● Study text:
****************************************

The Patriot Jocks, which are more than 20 million strong, consider Elon Musk one of their top influencers, spend their time on Reddit, YouTube, Twitter and TikTok, and are characterized by the fifty.io team as "sports-obsessed tribe, following sports networks, athletes and influencers. Embodying an All-American spirit, the Patriot Jocks prioritize family identifying as ‘husband’ or ‘father’. The Patriot Jocks show an affinity to conservative and traditional values, engaging in moderately Republican-leaning media."
I know some of them, and while it confounds me that they don't seem to care about the kind of democratic ideals I was raised with, I don't blame them. They grew up in a hyper-fragmented world of media information choice, heavily into videogames, online porn and other dissociative media that are so different from the framework people of my generation were exposed to that I'm not surprised they've become politically rewired.
Don't get me wrong, there always have been a strong base of "young Republicans," but in the old days, they at least subscribed to the kind of democratic principles America was founded on.
I imagine another big factor for them is that there is so much distance between them and the Greatest Generation that fought fascists to keep America free that it probably seems like some kind of antique American nostalgia to them. Like American Nazis holding a rally in Madison Square Garden.
This generational amnesia isn't just influencing young Americans, it's part of a global trend that I've reported on several times, correlating the rapid rise of digital media and a corresponding decline in the world's population living in a democracy.
I don't think it's a coincidence, and I'm pretty sure some anti-democratic forces have been exploiting unfettered access of digital media to accelerate it.

****************************************

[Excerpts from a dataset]

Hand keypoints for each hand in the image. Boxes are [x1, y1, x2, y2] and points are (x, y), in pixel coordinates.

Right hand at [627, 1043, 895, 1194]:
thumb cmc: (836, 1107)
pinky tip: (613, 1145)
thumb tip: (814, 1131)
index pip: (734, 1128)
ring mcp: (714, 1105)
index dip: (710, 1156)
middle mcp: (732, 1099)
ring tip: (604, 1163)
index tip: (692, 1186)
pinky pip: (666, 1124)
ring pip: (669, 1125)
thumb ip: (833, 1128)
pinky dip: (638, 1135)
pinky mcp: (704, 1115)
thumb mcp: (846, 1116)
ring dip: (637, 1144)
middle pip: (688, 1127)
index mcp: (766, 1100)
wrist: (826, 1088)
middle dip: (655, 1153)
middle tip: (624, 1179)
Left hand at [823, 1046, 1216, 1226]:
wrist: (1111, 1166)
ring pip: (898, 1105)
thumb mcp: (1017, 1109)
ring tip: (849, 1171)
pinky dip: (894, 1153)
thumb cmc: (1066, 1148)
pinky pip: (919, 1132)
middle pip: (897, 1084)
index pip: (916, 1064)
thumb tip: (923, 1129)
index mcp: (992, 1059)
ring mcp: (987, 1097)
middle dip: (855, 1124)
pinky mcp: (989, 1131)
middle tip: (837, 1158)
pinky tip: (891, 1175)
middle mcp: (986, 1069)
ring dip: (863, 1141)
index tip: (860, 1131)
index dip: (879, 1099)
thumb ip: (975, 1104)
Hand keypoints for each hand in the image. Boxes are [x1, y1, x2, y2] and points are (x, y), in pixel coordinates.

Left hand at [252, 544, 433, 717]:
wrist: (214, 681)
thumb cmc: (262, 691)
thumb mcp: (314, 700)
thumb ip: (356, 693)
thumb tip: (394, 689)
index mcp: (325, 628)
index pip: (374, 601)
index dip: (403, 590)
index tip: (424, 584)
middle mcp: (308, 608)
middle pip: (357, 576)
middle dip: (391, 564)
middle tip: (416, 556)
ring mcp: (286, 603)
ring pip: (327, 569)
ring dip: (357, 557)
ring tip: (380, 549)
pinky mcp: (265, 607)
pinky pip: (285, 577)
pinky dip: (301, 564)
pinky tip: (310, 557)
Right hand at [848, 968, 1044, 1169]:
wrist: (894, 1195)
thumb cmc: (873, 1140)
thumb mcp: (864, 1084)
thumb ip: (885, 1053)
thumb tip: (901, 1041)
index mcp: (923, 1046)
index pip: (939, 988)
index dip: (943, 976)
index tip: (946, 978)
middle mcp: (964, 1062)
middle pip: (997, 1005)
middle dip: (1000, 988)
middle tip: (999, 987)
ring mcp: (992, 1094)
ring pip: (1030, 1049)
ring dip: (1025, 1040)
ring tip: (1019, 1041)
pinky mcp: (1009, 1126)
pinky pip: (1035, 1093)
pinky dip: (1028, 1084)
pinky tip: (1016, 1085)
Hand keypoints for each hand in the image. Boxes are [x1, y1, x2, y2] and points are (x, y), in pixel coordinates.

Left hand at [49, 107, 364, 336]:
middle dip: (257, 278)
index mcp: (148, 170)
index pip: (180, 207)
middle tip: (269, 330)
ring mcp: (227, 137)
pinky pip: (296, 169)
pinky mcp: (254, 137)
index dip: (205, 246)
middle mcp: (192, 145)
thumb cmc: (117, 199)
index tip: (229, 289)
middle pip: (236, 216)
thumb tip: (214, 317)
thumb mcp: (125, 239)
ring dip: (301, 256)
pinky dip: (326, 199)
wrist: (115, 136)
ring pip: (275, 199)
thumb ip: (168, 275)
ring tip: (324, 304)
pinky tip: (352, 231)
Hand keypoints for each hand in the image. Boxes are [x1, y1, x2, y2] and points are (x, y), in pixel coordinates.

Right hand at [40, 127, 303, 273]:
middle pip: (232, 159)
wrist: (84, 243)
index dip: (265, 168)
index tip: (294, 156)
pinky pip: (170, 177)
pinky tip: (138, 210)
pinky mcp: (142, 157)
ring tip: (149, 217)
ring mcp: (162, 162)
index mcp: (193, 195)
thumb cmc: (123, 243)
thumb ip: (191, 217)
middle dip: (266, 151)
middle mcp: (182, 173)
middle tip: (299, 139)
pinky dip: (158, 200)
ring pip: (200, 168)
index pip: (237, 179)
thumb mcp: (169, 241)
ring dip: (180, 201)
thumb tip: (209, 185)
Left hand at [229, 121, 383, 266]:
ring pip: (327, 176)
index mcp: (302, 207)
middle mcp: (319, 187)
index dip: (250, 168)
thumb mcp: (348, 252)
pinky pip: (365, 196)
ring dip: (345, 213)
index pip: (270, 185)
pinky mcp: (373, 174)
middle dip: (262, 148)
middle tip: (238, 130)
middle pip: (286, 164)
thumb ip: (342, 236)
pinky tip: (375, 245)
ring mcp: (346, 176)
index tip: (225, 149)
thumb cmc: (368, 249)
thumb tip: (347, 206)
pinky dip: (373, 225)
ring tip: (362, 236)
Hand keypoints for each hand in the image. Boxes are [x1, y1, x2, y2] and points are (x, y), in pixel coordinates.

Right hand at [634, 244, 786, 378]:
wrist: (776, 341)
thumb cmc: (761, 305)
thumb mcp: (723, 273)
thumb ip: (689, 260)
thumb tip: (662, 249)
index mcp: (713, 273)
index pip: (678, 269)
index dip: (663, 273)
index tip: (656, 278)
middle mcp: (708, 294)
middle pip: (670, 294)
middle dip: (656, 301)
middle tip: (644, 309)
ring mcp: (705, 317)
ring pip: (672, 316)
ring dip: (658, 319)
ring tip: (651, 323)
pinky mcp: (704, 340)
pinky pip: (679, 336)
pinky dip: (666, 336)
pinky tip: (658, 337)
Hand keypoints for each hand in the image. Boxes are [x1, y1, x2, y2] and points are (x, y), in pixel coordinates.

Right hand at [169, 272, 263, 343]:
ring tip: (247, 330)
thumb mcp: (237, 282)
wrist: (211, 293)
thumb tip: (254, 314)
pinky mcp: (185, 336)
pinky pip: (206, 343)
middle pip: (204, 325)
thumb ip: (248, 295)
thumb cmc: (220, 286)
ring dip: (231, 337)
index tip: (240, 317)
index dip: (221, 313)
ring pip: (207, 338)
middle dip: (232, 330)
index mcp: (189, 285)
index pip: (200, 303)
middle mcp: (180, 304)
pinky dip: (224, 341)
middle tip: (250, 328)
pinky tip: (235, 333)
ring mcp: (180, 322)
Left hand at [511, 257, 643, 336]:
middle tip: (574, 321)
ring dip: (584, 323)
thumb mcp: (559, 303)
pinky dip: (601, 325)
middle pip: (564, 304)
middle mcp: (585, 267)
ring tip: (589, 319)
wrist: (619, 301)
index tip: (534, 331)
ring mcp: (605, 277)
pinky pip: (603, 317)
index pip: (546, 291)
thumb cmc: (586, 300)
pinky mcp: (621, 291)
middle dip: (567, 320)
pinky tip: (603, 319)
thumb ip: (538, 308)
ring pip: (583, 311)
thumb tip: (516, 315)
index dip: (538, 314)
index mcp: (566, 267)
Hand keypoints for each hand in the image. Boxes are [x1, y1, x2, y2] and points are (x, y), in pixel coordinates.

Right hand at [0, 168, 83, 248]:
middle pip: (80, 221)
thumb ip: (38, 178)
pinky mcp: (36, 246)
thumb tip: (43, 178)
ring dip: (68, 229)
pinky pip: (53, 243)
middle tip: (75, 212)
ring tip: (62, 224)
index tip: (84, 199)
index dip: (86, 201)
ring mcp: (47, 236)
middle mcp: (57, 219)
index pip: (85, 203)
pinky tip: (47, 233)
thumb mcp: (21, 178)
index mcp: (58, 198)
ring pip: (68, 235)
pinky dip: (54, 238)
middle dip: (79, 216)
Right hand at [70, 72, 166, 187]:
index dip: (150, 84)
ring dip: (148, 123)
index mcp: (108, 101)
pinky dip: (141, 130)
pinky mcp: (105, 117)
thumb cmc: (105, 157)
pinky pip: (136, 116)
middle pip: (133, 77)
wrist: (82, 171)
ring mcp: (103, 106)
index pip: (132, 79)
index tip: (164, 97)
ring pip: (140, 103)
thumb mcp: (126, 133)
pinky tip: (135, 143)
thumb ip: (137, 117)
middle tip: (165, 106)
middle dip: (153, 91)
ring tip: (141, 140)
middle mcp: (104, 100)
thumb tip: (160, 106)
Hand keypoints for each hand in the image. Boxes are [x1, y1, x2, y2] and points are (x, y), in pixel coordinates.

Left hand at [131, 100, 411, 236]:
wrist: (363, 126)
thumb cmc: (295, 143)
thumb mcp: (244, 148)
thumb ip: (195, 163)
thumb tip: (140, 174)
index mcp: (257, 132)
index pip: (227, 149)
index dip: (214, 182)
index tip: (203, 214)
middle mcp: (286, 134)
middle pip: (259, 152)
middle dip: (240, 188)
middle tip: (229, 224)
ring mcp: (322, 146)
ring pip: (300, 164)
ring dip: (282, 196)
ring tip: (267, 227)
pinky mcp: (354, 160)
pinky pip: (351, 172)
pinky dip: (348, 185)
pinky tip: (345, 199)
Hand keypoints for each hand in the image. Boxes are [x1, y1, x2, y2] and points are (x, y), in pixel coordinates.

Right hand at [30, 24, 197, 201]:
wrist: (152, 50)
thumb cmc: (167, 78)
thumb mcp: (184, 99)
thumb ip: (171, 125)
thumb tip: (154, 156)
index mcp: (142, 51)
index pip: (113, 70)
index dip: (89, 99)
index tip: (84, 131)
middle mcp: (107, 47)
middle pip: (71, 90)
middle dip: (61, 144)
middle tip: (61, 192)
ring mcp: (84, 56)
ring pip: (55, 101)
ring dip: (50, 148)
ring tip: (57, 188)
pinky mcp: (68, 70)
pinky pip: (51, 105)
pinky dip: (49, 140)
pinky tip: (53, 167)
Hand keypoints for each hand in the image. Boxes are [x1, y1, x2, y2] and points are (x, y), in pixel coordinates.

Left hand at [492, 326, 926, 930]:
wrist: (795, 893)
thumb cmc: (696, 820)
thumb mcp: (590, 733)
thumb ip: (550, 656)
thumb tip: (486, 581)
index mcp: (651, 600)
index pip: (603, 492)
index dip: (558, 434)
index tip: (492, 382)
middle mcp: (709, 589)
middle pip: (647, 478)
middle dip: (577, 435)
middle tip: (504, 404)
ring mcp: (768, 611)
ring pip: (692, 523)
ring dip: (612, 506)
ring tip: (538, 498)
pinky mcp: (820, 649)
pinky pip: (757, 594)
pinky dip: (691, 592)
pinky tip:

****************************************

● Problem to work on:
Resume the piece on digital media and the fading of democratic ideals among young Americans, starting right after its last sentence.

● Solved problem:
I'm not 100% sure how to combat it, but I know that the ad industry has at least some role in it, because without the economic underwriting of advertising, much of the digital media platforms contributing to the shift wouldn't even exist.
I think it's ironic -- and sad -- that when the ad industry actually tries to come together to work against harmful content of that sort, someone like Elon Musk uses his economic might to shut it down. And that when an American regulatory agency -- the Federal Trade Commission -- tries to enforce rules prohibiting Musk from spreading disinformation (you know, the FTC was conceived to protect American consumers from deceptive commercial communications), the Jim Jordan's partisan House Judiciary Committee this week issued a report attacking the FTC's regulatory enforcement as "weaponization" harassing Elon Musk.
Recently, I had the good pleasure to vent about some of this during a podcast (listen below) with Tim Love, producer and host of the "Discovering Truth" podcast. Love is former vice chairman of Omnicom Group and has long since retired from the ad industry, but he devotes much of his time these days to spreading the truth, having conversations with and writing about people who also do.
He and his subjects are worth listening to.
Meanwhile, remember your vote counts. For now, anyway.